==== Given data
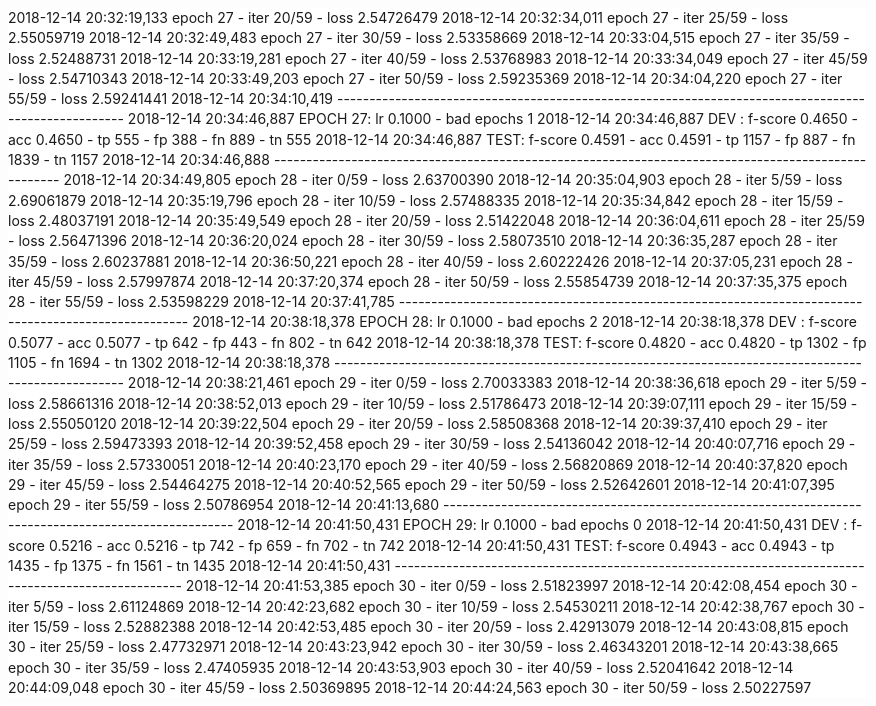 2018-12-14 20:32:19,133 epoch 27 - iter 20/59 - loss 2.54726479
2018-12-14 20:32:34,011 epoch 27 - iter 25/59 - loss 2.55059719
2018-12-14 20:32:49,483 epoch 27 - iter 30/59 - loss 2.53358669
2018-12-14 20:33:04,515 epoch 27 - iter 35/59 - loss 2.52488731
2018-12-14 20:33:19,281 epoch 27 - iter 40/59 - loss 2.53768983
2018-12-14 20:33:34,049 epoch 27 - iter 45/59 - loss 2.54710343
2018-12-14 20:33:49,203 epoch 27 - iter 50/59 - loss 2.59235369
2018-12-14 20:34:04,220 epoch 27 - iter 55/59 - loss 2.59241441
2018-12-14 20:34:10,419 ----------------------------------------------------------------------------------------------------
2018-12-14 20:34:46,887 EPOCH 27: lr 0.1000 - bad epochs 1
2018-12-14 20:34:46,887 DEV : f-score 0.4650 - acc 0.4650 - tp 555 - fp 388 - fn 889 - tn 555
2018-12-14 20:34:46,887 TEST: f-score 0.4591 - acc 0.4591 - tp 1157 - fp 887 - fn 1839 - tn 1157
2018-12-14 20:34:46,888 ----------------------------------------------------------------------------------------------------
2018-12-14 20:34:49,805 epoch 28 - iter 0/59 - loss 2.63700390
2018-12-14 20:35:04,903 epoch 28 - iter 5/59 - loss 2.69061879
2018-12-14 20:35:19,796 epoch 28 - iter 10/59 - loss 2.57488335
2018-12-14 20:35:34,842 epoch 28 - iter 15/59 - loss 2.48037191
2018-12-14 20:35:49,549 epoch 28 - iter 20/59 - loss 2.51422048
2018-12-14 20:36:04,611 epoch 28 - iter 25/59 - loss 2.56471396
2018-12-14 20:36:20,024 epoch 28 - iter 30/59 - loss 2.58073510
2018-12-14 20:36:35,287 epoch 28 - iter 35/59 - loss 2.60237881
2018-12-14 20:36:50,221 epoch 28 - iter 40/59 - loss 2.60222426
2018-12-14 20:37:05,231 epoch 28 - iter 45/59 - loss 2.57997874
2018-12-14 20:37:20,374 epoch 28 - iter 50/59 - loss 2.55854739
2018-12-14 20:37:35,375 epoch 28 - iter 55/59 - loss 2.53598229
2018-12-14 20:37:41,785 ----------------------------------------------------------------------------------------------------
2018-12-14 20:38:18,378 EPOCH 28: lr 0.1000 - bad epochs 2
2018-12-14 20:38:18,378 DEV : f-score 0.5077 - acc 0.5077 - tp 642 - fp 443 - fn 802 - tn 642
2018-12-14 20:38:18,378 TEST: f-score 0.4820 - acc 0.4820 - tp 1302 - fp 1105 - fn 1694 - tn 1302
2018-12-14 20:38:18,378 ----------------------------------------------------------------------------------------------------
2018-12-14 20:38:21,461 epoch 29 - iter 0/59 - loss 2.70033383
2018-12-14 20:38:36,618 epoch 29 - iter 5/59 - loss 2.58661316
2018-12-14 20:38:52,013 epoch 29 - iter 10/59 - loss 2.51786473
2018-12-14 20:39:07,111 epoch 29 - iter 15/59 - loss 2.55050120
2018-12-14 20:39:22,504 epoch 29 - iter 20/59 - loss 2.58508368
2018-12-14 20:39:37,410 epoch 29 - iter 25/59 - loss 2.59473393
2018-12-14 20:39:52,458 epoch 29 - iter 30/59 - loss 2.54136042
2018-12-14 20:40:07,716 epoch 29 - iter 35/59 - loss 2.57330051
2018-12-14 20:40:23,170 epoch 29 - iter 40/59 - loss 2.56820869
2018-12-14 20:40:37,820 epoch 29 - iter 45/59 - loss 2.54464275
2018-12-14 20:40:52,565 epoch 29 - iter 50/59 - loss 2.52642601
2018-12-14 20:41:07,395 epoch 29 - iter 55/59 - loss 2.50786954
2018-12-14 20:41:13,680 ----------------------------------------------------------------------------------------------------
2018-12-14 20:41:50,431 EPOCH 29: lr 0.1000 - bad epochs 0
2018-12-14 20:41:50,431 DEV : f-score 0.5216 - acc 0.5216 - tp 742 - fp 659 - fn 702 - tn 742
2018-12-14 20:41:50,431 TEST: f-score 0.4943 - acc 0.4943 - tp 1435 - fp 1375 - fn 1561 - tn 1435
2018-12-14 20:41:50,431 ----------------------------------------------------------------------------------------------------
2018-12-14 20:41:53,385 epoch 30 - iter 0/59 - loss 2.51823997
2018-12-14 20:42:08,454 epoch 30 - iter 5/59 - loss 2.61124869
2018-12-14 20:42:23,682 epoch 30 - iter 10/59 - loss 2.54530211
2018-12-14 20:42:38,767 epoch 30 - iter 15/59 - loss 2.52882388
2018-12-14 20:42:53,485 epoch 30 - iter 20/59 - loss 2.42913079
2018-12-14 20:43:08,815 epoch 30 - iter 25/59 - loss 2.47732971
2018-12-14 20:43:23,942 epoch 30 - iter 30/59 - loss 2.46343201
2018-12-14 20:43:38,665 epoch 30 - iter 35/59 - loss 2.47405935
2018-12-14 20:43:53,903 epoch 30 - iter 40/59 - loss 2.52041642
2018-12-14 20:44:09,048 epoch 30 - iter 45/59 - loss 2.50369895
2018-12-14 20:44:24,563 epoch 30 - iter 50/59 - loss 2.50227597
========
→ The problem:
Reproduce every row above word for word, and omit the pictures from your copy.

→ Written answer:
 2018-12-14 20:32:19,133 epoch 27 - iter 20/59 - loss 2.54726479
2018-12-14 20:32:34,011 epoch 27 - iter 25/59 - loss 2.55059719
2018-12-14 20:32:49,483 epoch 27 - iter 30/59 - loss 2.53358669
2018-12-14 20:33:04,515 epoch 27 - iter 35/59 - loss 2.52488731
2018-12-14 20:33:19,281 epoch 27 - iter 40/59 - loss 2.53768983
2018-12-14 20:33:34,049 epoch 27 - iter 45/59 - loss 2.54710343
2018-12-14 20:33:49,203 epoch 27 - iter 50/59 - loss 2.59235369
2018-12-14 20:34:04,220 epoch 27 - iter 55/59 - loss 2.59241441
2018-12-14 20:34:10,419 ----------------------------------------------------------------------------------------------------
2018-12-14 20:34:46,887 EPOCH 27: lr 0.1000 - bad epochs 1
2018-12-14 20:34:46,887 DEV : f-score 0.4650 - acc 0.4650 - tp 555 - fp 388 - fn 889 - tn 555
2018-12-14 20:34:46,887 TEST: f-score 0.4591 - acc 0.4591 - tp 1157 - fp 887 - fn 1839 - tn 1157
2018-12-14 20:34:46,888 ----------------------------------------------------------------------------------------------------
2018-12-14 20:34:49,805 epoch 28 - iter 0/59 - loss 2.63700390
2018-12-14 20:35:04,903 epoch 28 - iter 5/59 - loss 2.69061879
2018-12-14 20:35:19,796 epoch 28 - iter 10/59 - loss 2.57488335
2018-12-14 20:35:34,842 epoch 28 - iter 15/59 - loss 2.48037191
2018-12-14 20:35:49,549 epoch 28 - iter 20/59 - loss 2.51422048
2018-12-14 20:36:04,611 epoch 28 - iter 25/59 - loss 2.56471396
2018-12-14 20:36:20,024 epoch 28 - iter 30/59 - loss 2.58073510
2018-12-14 20:36:35,287 epoch 28 - iter 35/59 - loss 2.60237881
2018-12-14 20:36:50,221 epoch 28 - iter 40/59 - loss 2.60222426
2018-12-14 20:37:05,231 epoch 28 - iter 45/59 - loss 2.57997874
2018-12-14 20:37:20,374 epoch 28 - iter 50/59 - loss 2.55854739
2018-12-14 20:37:35,375 epoch 28 - iter 55/59 - loss 2.53598229
2018-12-14 20:37:41,785 ----------------------------------------------------------------------------------------------------
2018-12-14 20:38:18,378 EPOCH 28: lr 0.1000 - bad epochs 2
2018-12-14 20:38:18,378 DEV : f-score 0.5077 - acc 0.5077 - tp 642 - fp 443 - fn 802 - tn 642
2018-12-14 20:38:18,378 TEST: f-score 0.4820 - acc 0.4820 - tp 1302 - fp 1105 - fn 1694 - tn 1302
2018-12-14 20:38:18,378 ----------------------------------------------------------------------------------------------------
2018-12-14 20:38:21,461 epoch 29 - iter 0/59 - loss 2.70033383
2018-12-14 20:38:36,618 epoch 29 - iter 5/59 - loss 2.58661316
2018-12-14 20:38:52,013 epoch 29 - iter 10/59 - loss 2.51786473
2018-12-14 20:39:07,111 epoch 29 - iter 15/59 - loss 2.55050120
2018-12-14 20:39:22,504 epoch 29 - iter 20/59 - loss 2.58508368
2018-12-14 20:39:37,410 epoch 29 - iter 25/59 - loss 2.59473393
2018-12-14 20:39:52,458 epoch 29 - iter 30/59 - loss 2.54136042
2018-12-14 20:40:07,716 epoch 29 - iter 35/59 - loss 2.57330051
2018-12-14 20:40:23,170 epoch 29 - iter 40/59 - loss 2.56820869
2018-12-14 20:40:37,820 epoch 29 - iter 45/59 - loss 2.54464275
2018-12-14 20:40:52,565 epoch 29 - iter 50/59 - loss 2.52642601
2018-12-14 20:41:07,395 epoch 29 - iter 55/59 - loss 2.50786954
2018-12-14 20:41:13,680 ----------------------------------------------------------------------------------------------------
2018-12-14 20:41:50,431 EPOCH 29: lr 0.1000 - bad epochs 0
2018-12-14 20:41:50,431 DEV : f-score 0.5216 - acc 0.5216 - tp 742 - fp 659 - fn 702 - tn 742
2018-12-14 20:41:50,431 TEST: f-score 0.4943 - acc 0.4943 - tp 1435 - fp 1375 - fn 1561 - tn 1435
2018-12-14 20:41:50,431 ----------------------------------------------------------------------------------------------------
2018-12-14 20:41:53,385 epoch 30 - iter 0/59 - loss 2.51823997
2018-12-14 20:42:08,454 epoch 30 - iter 5/59 - loss 2.61124869
2018-12-14 20:42:23,682 epoch 30 - iter 10/59 - loss 2.54530211
2018-12-14 20:42:38,767 epoch 30 - iter 15/59 - loss 2.52882388
2018-12-14 20:42:53,485 epoch 30 - iter 20/59 - loss 2.42913079
2018-12-14 20:43:08,815 epoch 30 - iter 25/59 - loss 2.47732971
2018-12-14 20:43:23,942 epoch 30 - iter 30/59 - loss 2.46343201
2018-12-14 20:43:38,665 epoch 30 - iter 35/59 - loss 2.47405935
2018-12-14 20:43:53,903 epoch 30 - iter 40/59 - loss 2.52041642
2018-12-14 20:44:09,048 epoch 30 - iter 45/59 - loss 2.50369895
2018-12-14 20:44:24,563 epoch 30 - iter 50/59 - loss 2.50227597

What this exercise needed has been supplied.